Write out exactly the lines from the line that contains "neck: (465, 287)" through the final line of the listing below, and no others.

====== Input data ======

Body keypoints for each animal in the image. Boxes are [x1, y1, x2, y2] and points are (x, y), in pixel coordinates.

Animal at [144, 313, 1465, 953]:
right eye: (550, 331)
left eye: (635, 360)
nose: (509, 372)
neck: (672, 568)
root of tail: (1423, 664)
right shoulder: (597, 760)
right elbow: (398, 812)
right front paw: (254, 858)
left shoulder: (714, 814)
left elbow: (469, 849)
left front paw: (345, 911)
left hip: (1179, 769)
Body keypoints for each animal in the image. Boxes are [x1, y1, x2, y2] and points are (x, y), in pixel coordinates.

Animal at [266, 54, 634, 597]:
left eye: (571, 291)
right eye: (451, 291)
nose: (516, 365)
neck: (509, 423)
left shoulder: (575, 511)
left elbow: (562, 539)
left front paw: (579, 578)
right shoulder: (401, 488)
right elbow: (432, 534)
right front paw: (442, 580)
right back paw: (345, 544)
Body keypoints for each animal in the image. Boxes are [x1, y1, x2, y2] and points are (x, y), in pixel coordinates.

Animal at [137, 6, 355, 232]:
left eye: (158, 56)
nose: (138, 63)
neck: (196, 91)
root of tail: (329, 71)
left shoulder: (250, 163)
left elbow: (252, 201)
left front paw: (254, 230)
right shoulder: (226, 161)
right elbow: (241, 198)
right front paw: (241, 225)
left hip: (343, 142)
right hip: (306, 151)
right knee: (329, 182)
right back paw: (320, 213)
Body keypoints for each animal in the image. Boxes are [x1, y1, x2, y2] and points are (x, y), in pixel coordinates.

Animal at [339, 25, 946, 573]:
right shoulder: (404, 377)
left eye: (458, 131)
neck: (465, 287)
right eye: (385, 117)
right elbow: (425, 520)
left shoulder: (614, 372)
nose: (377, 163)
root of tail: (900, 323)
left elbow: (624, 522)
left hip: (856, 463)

======

Exercise output |
neck: (465, 287)
right eye: (385, 117)
right elbow: (425, 520)
left shoulder: (614, 372)
nose: (377, 163)
root of tail: (900, 323)
left elbow: (624, 522)
left hip: (856, 463)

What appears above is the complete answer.